PROBLEM REQUIREMENTS. Continue the stock option plan excerpt below, starting right after its last sentence.

··· DOCUMENT SEGMENT ···

Stock Options may be exercised following termination of employment.

     The Committee shall have the authority to adopt, alter and repeal such 
administrative rules, guidelines and practices governing the Plan as it 
shall, from time to time, deem advisable; to interpret the terms and 
provisions of the Plan and any award issued under the Plan (and any 
agreements relating thereto); and to otherwise supervise the administration 
of the Plan.  The Committee may delegate its authority to the President 
and/or the Chief Executive Officer of the Company for the purpose of 
selecting employees who are not officers of the Company for purposes of (i) 
above.

     All decisions made by the Committee pursuant to the provisions of the 
Plan shall be final and binding on all persons, including the Company and 
Plan participants.

SECTION 3 STOCK SUBJECT TO PLAN

     The total number of shares of Stock reserved and available for 
distribution under the Plan shall be 880,210 shares, subject to increase or 
decrease in the event of any adjustment required in the paragraph below.

··· DATA EXCERPTS ···

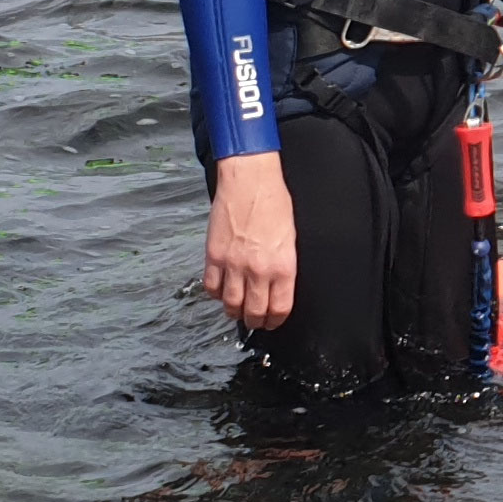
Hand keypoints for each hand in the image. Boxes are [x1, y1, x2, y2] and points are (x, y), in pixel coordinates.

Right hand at [203, 150, 298, 330]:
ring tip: (237, 309)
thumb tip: (278, 287)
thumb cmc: (274, 202)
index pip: (279, 308)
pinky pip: (211, 287)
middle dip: (256, 321)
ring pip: (231, 304)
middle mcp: (258, 270)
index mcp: (283, 266)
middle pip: (254, 312)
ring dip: (234, 311)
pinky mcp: (214, 256)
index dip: (276, 320)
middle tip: (255, 319)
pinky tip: (221, 290)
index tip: (273, 321)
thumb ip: (284, 266)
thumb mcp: (291, 238)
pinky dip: (215, 293)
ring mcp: (233, 264)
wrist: (250, 180)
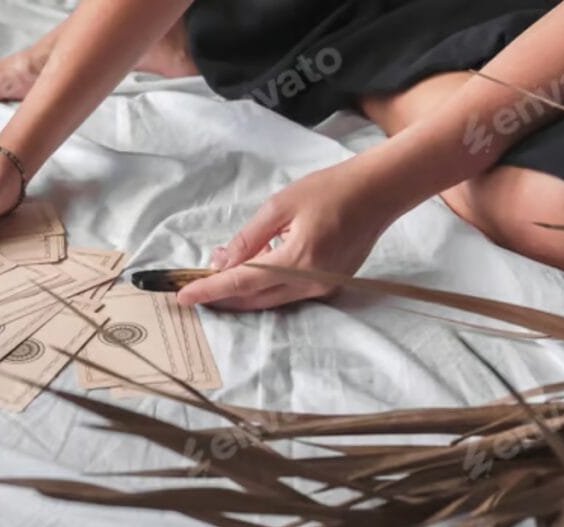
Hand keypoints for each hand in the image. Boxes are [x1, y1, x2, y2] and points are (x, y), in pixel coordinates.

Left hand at [177, 158, 398, 310]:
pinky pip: (289, 293)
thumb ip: (248, 238)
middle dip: (223, 296)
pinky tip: (254, 267)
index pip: (242, 283)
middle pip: (255, 300)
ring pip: (271, 300)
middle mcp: (312, 283)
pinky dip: (266, 285)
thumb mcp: (280, 206)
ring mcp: (324, 288)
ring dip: (243, 292)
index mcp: (298, 260)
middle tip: (196, 285)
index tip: (184, 296)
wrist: (379, 191)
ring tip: (221, 272)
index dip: (210, 290)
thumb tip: (221, 262)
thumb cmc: (330, 190)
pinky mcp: (330, 285)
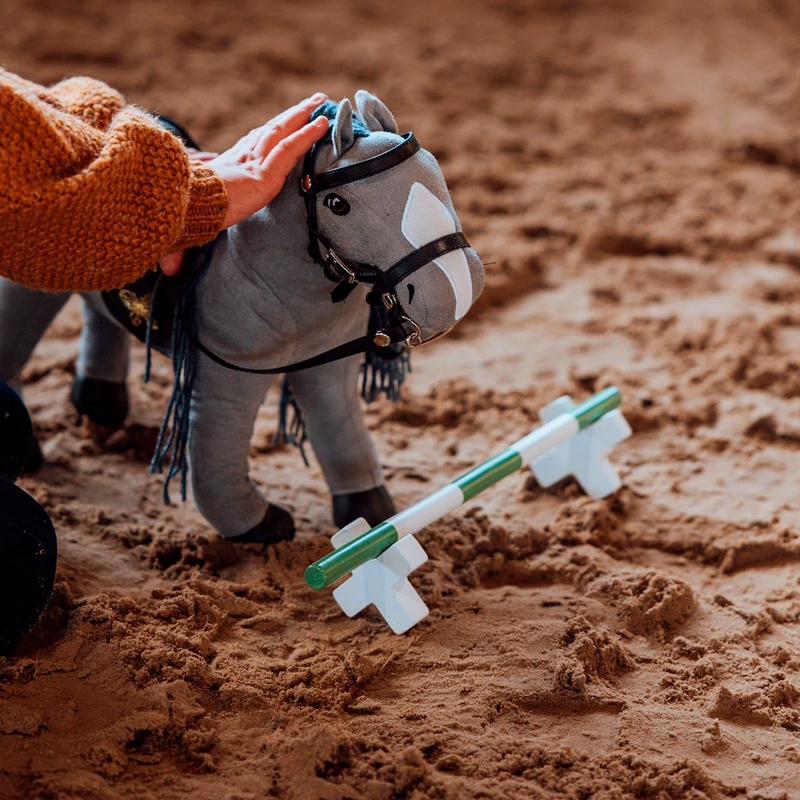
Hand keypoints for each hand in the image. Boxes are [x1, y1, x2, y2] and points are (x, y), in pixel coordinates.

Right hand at [158, 95, 328, 276]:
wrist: (171, 214)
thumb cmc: (172, 222)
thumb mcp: (180, 232)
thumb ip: (179, 250)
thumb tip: (168, 273)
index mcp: (220, 171)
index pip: (247, 148)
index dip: (264, 134)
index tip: (278, 124)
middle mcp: (236, 162)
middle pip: (268, 133)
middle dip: (289, 117)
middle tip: (310, 103)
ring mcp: (250, 165)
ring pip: (281, 133)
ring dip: (302, 116)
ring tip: (321, 102)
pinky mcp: (261, 175)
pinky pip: (290, 149)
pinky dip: (307, 135)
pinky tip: (322, 123)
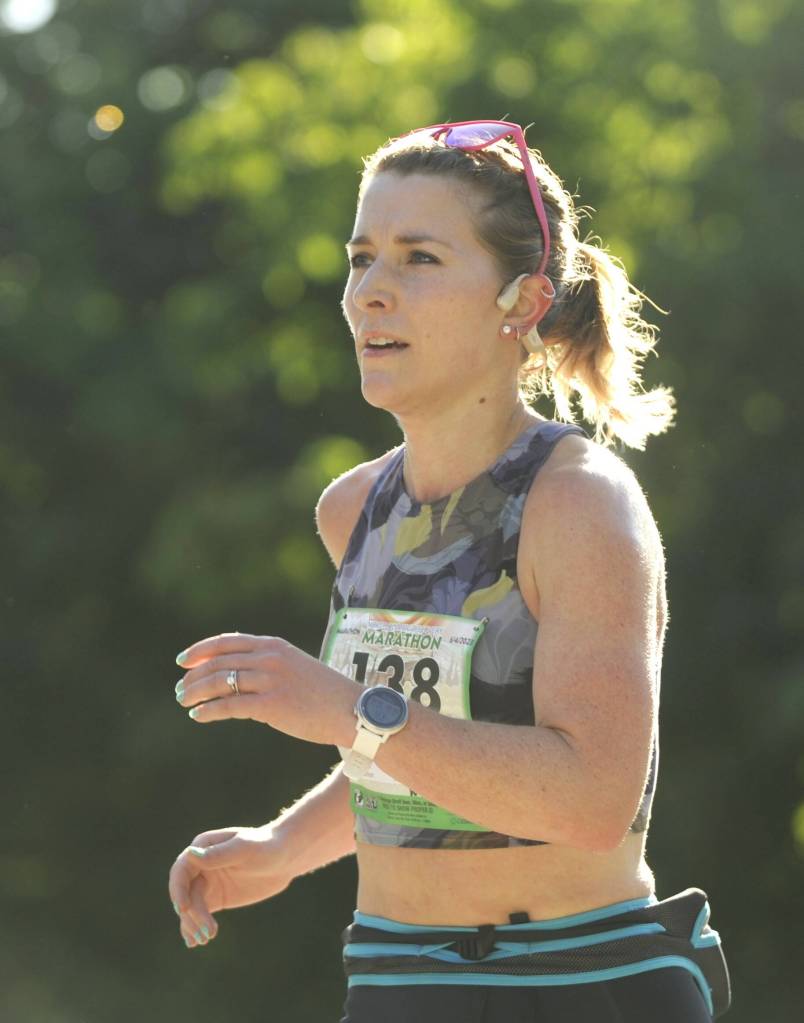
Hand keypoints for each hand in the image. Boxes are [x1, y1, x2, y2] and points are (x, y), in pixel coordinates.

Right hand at [168, 824, 292, 947]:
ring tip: (206, 939)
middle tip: (207, 932)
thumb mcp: (244, 849)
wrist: (286, 857)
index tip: (184, 909)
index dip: (178, 890)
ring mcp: (208, 883)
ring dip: (193, 924)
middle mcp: (200, 865)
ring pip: (190, 906)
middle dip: (191, 913)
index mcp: (203, 847)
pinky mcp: (217, 898)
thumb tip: (190, 854)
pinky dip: (194, 928)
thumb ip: (218, 855)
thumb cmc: (266, 846)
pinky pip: (199, 913)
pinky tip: (195, 942)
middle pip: (185, 892)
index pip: (181, 870)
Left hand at [174, 633, 357, 746]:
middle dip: (194, 676)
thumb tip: (238, 674)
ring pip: (219, 682)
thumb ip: (269, 664)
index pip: (227, 641)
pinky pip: (229, 705)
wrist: (353, 710)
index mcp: (275, 645)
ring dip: (196, 693)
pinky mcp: (272, 705)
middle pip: (219, 662)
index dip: (201, 650)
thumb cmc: (325, 694)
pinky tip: (198, 716)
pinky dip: (209, 711)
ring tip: (184, 702)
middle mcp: (270, 658)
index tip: (183, 661)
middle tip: (180, 689)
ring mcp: (271, 681)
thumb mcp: (296, 666)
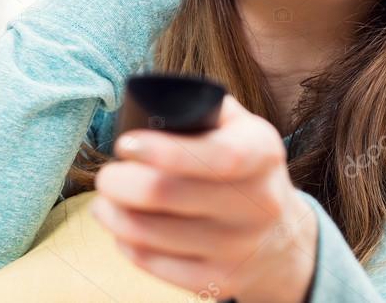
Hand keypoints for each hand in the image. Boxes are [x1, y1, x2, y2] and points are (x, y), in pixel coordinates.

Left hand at [91, 94, 316, 302]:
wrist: (281, 236)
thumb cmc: (242, 166)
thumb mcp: (239, 126)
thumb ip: (200, 107)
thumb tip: (144, 104)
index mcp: (262, 153)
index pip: (218, 156)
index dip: (164, 151)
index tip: (125, 144)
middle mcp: (258, 203)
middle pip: (168, 195)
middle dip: (120, 183)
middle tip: (106, 176)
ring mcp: (240, 247)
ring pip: (152, 234)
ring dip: (114, 215)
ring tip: (105, 201)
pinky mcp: (220, 281)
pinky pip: (156, 265)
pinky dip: (128, 245)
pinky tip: (123, 230)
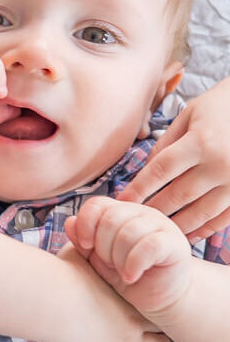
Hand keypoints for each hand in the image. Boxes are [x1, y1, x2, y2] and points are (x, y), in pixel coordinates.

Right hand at [45, 243, 171, 341]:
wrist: (51, 303)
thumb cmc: (61, 278)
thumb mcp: (77, 255)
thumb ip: (84, 248)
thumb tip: (78, 230)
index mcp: (129, 295)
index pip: (153, 304)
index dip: (151, 306)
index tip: (146, 308)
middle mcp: (134, 320)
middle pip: (162, 327)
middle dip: (158, 329)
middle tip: (152, 330)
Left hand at [64, 195, 192, 319]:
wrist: (159, 299)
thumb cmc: (127, 277)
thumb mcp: (99, 261)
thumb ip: (84, 242)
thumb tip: (69, 221)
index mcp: (123, 212)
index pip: (97, 204)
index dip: (86, 225)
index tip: (87, 246)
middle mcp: (143, 214)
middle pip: (110, 219)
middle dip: (103, 248)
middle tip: (110, 265)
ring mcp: (162, 226)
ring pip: (128, 233)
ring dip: (118, 259)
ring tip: (123, 273)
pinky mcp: (175, 244)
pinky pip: (148, 246)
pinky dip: (134, 264)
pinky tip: (131, 277)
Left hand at [119, 84, 229, 239]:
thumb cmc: (222, 106)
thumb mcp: (191, 114)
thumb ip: (167, 142)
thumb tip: (146, 169)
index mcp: (201, 141)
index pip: (161, 170)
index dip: (139, 188)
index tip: (122, 201)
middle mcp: (220, 164)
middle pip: (179, 195)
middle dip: (154, 210)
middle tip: (136, 221)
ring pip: (201, 213)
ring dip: (178, 225)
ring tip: (158, 232)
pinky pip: (224, 218)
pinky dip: (206, 229)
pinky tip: (190, 235)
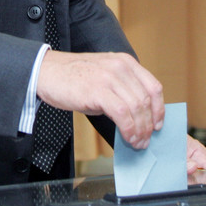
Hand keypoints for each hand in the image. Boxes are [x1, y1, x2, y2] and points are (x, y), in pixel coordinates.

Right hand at [37, 50, 163, 149]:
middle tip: (145, 140)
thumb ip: (122, 90)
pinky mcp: (98, 90)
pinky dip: (128, 129)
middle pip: (146, 101)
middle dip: (149, 125)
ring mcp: (109, 77)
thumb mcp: (104, 76)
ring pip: (136, 108)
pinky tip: (127, 138)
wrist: (47, 72)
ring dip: (140, 130)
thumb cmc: (73, 77)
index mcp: (125, 62)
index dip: (159, 109)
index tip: (157, 124)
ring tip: (137, 142)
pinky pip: (122, 114)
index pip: (153, 87)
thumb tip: (138, 116)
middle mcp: (120, 67)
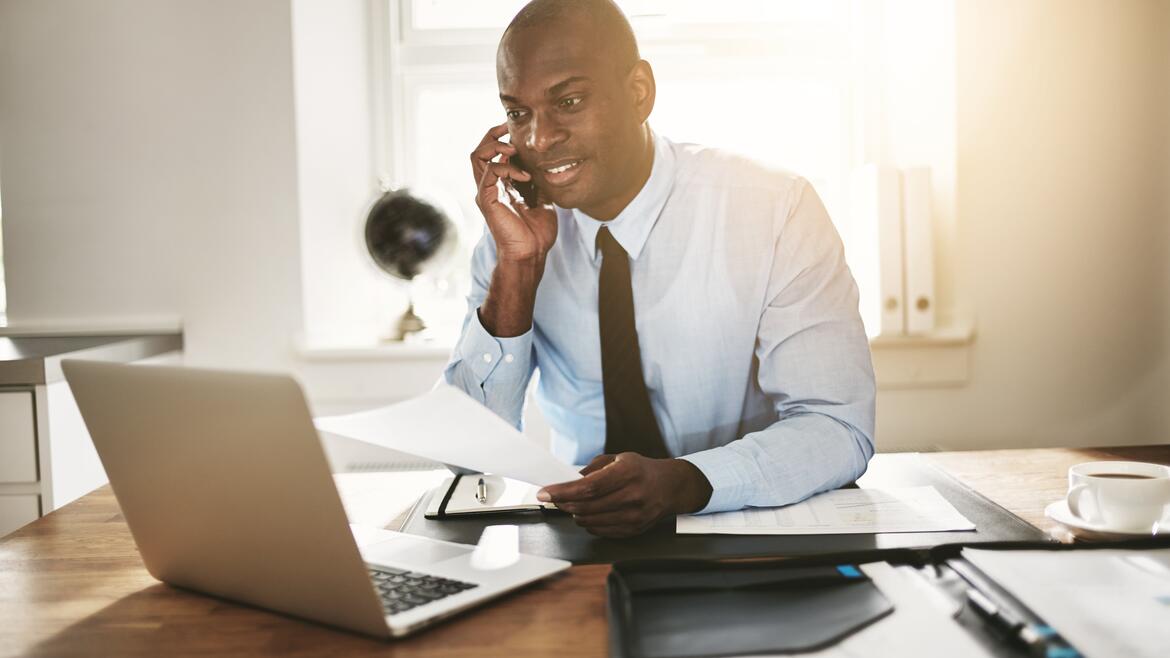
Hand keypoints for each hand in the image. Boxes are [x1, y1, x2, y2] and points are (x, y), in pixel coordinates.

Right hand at [470, 124, 556, 264]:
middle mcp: (489, 186)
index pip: (492, 154)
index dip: (502, 138)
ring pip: (477, 156)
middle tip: (509, 128)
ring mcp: (486, 192)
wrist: (532, 252)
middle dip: (493, 135)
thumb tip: (545, 166)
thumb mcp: (542, 199)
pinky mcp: (487, 199)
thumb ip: (538, 182)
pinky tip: (524, 175)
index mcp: (500, 185)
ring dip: (495, 146)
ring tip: (514, 149)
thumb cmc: (537, 232)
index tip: (517, 130)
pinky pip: (489, 172)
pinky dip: (507, 167)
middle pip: (479, 151)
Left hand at [537, 453, 713, 537]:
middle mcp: (632, 496)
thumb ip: (592, 469)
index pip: (588, 488)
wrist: (671, 487)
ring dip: (575, 513)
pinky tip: (589, 513)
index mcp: (628, 473)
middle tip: (553, 498)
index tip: (545, 493)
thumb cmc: (642, 470)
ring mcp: (634, 516)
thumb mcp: (618, 458)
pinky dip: (588, 523)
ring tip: (573, 504)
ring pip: (590, 521)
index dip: (562, 492)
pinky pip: (600, 531)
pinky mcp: (633, 530)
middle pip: (586, 506)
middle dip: (563, 503)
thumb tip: (567, 480)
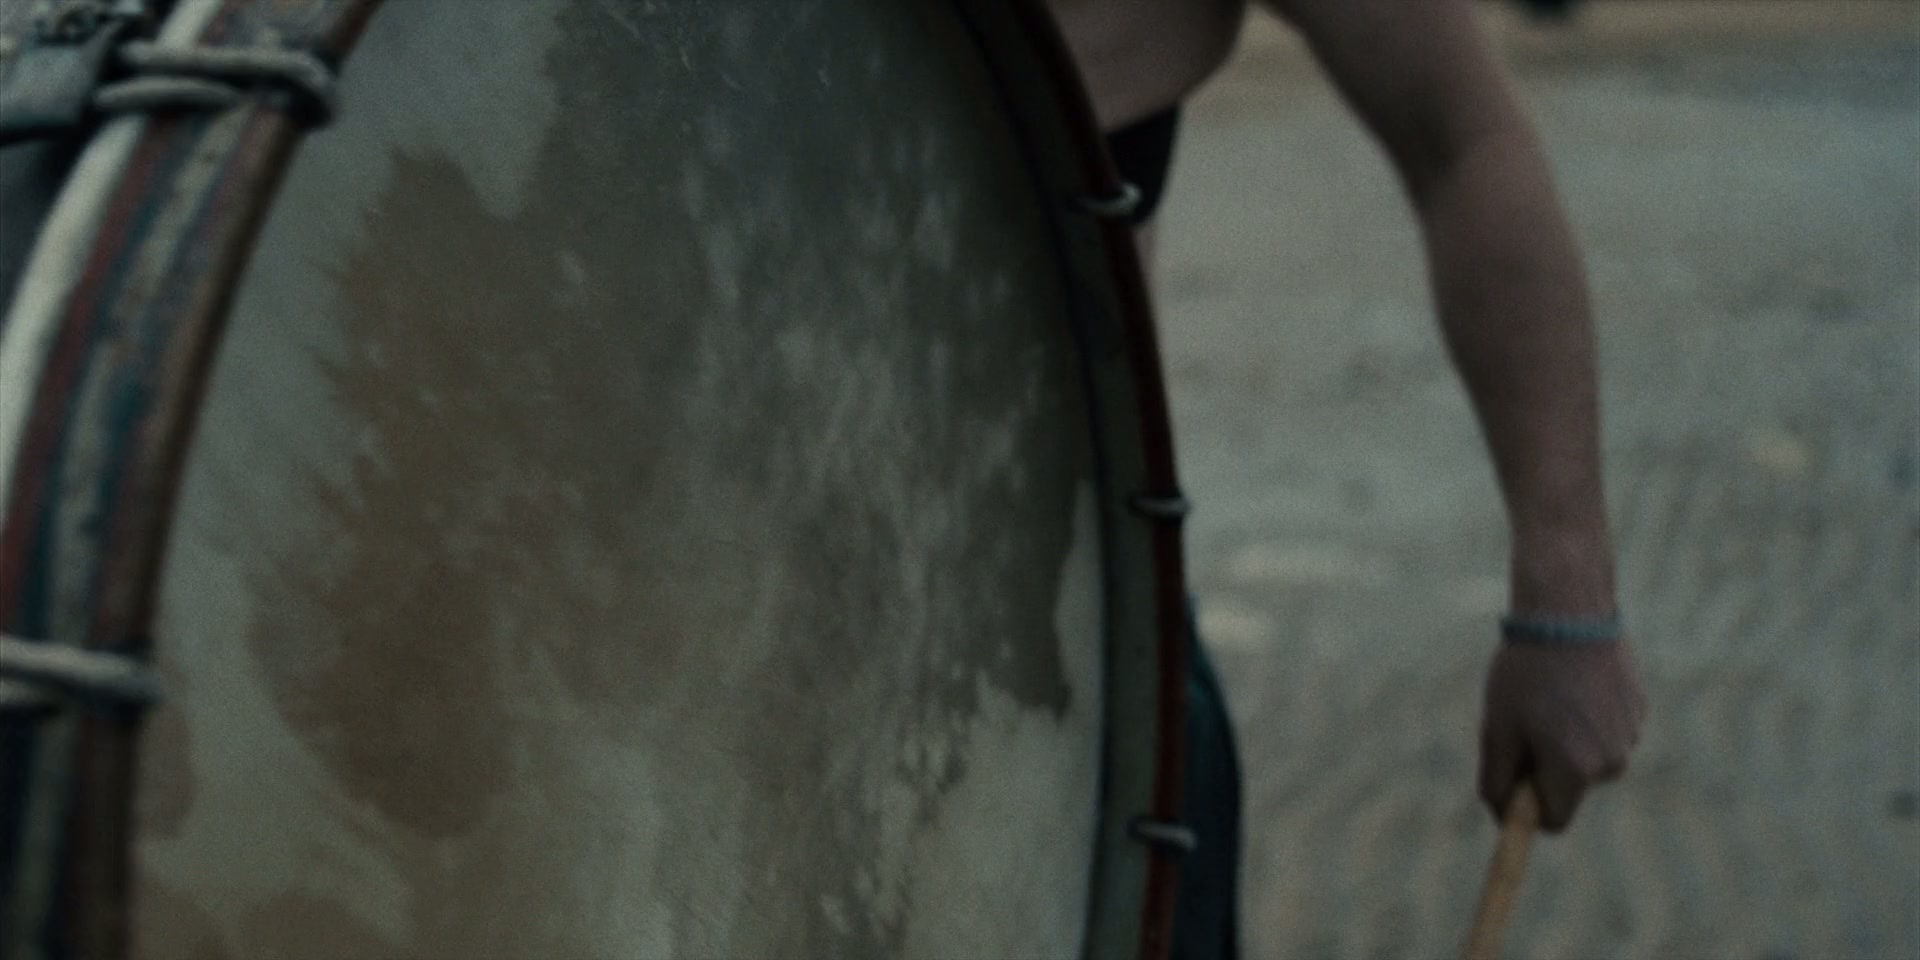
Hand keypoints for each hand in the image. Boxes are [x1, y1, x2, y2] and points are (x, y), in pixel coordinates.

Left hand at [1477, 639, 1646, 831]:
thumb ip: (1497, 781)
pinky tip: (1573, 683)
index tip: (1511, 783)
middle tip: (1524, 723)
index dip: (1526, 808)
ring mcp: (1630, 736)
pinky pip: (1605, 730)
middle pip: (1570, 787)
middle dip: (1545, 768)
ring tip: (1549, 697)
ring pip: (1589, 757)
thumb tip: (1502, 816)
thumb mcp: (1497, 729)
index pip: (1553, 821)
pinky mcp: (1638, 711)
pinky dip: (1586, 716)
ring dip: (1566, 739)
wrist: (1568, 613)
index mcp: (1575, 771)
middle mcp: (1611, 762)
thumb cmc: (1525, 673)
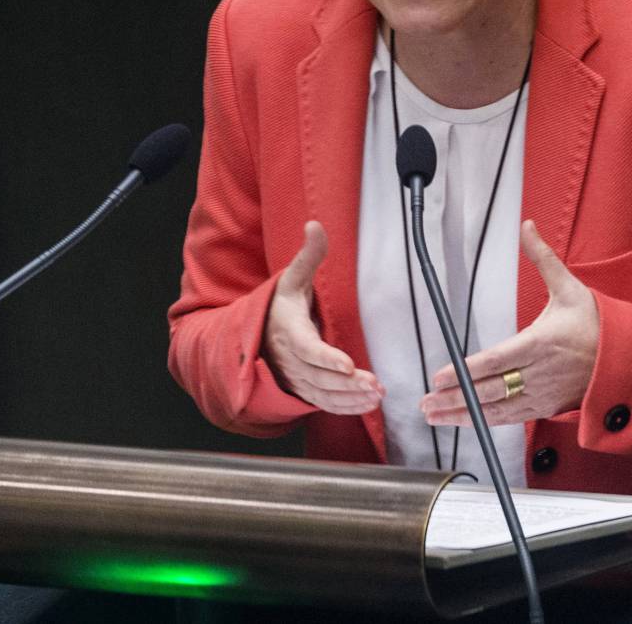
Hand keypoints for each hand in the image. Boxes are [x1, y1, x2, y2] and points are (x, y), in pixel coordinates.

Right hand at [263, 221, 384, 414]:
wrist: (255, 333)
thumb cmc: (280, 305)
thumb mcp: (292, 278)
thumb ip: (308, 255)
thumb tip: (315, 225)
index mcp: (289, 331)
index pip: (307, 349)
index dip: (327, 359)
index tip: (349, 366)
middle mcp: (290, 359)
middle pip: (319, 377)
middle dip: (348, 384)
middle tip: (376, 385)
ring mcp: (295, 378)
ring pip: (322, 394)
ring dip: (350, 399)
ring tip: (376, 396)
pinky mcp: (302, 389)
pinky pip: (322, 403)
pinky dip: (344, 407)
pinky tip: (367, 405)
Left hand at [421, 220, 599, 426]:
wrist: (627, 359)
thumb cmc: (597, 323)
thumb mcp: (570, 287)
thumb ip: (543, 258)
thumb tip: (527, 226)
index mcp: (541, 343)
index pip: (495, 360)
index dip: (465, 371)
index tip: (439, 376)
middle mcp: (540, 373)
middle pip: (491, 390)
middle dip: (455, 398)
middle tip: (426, 402)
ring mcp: (543, 394)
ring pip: (498, 409)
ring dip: (465, 415)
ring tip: (435, 416)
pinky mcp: (547, 407)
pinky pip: (513, 418)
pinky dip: (487, 421)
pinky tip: (466, 421)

···

RESPONSE TO THE TASK.
Such shares may consist, in whole or in part, of authorized and unissued 
shares.  If any shares that have been optioned cease to be subject to 
Options, are forfeited or such award otherwise terminates without a payment 
being made to the participant, such shares shall again be available for 
distribution in connection with future awards under the Plan.  If the total 
number of shares at the time available for grant under the Plan are not 
sufficient for the automatic grants under Section 5(k) to be made at that 
particular time to the Non-Employee Directors, then the available shares 
shall be allocated proportionately among all the automatic grants to be made 
at that time.

     In the event of any merger, reorganization, consolidation, 
recapitalization, stock dividend, stock split (reverse or other), other 
change in corporate structure affecting the Stock, or spin-off or other 
distribution of assets to shareholders, such substitution or adjustment shall 
be made in the aggregate number of shares reserved for issuance under the 
Plan and in the number and option price of shares subject to outstanding 



options granted under the Plan as may be determined to be appropriate by the 
Committee, in its sole discretion, provided that the number of shares subject 
to any award shall always be a whole number.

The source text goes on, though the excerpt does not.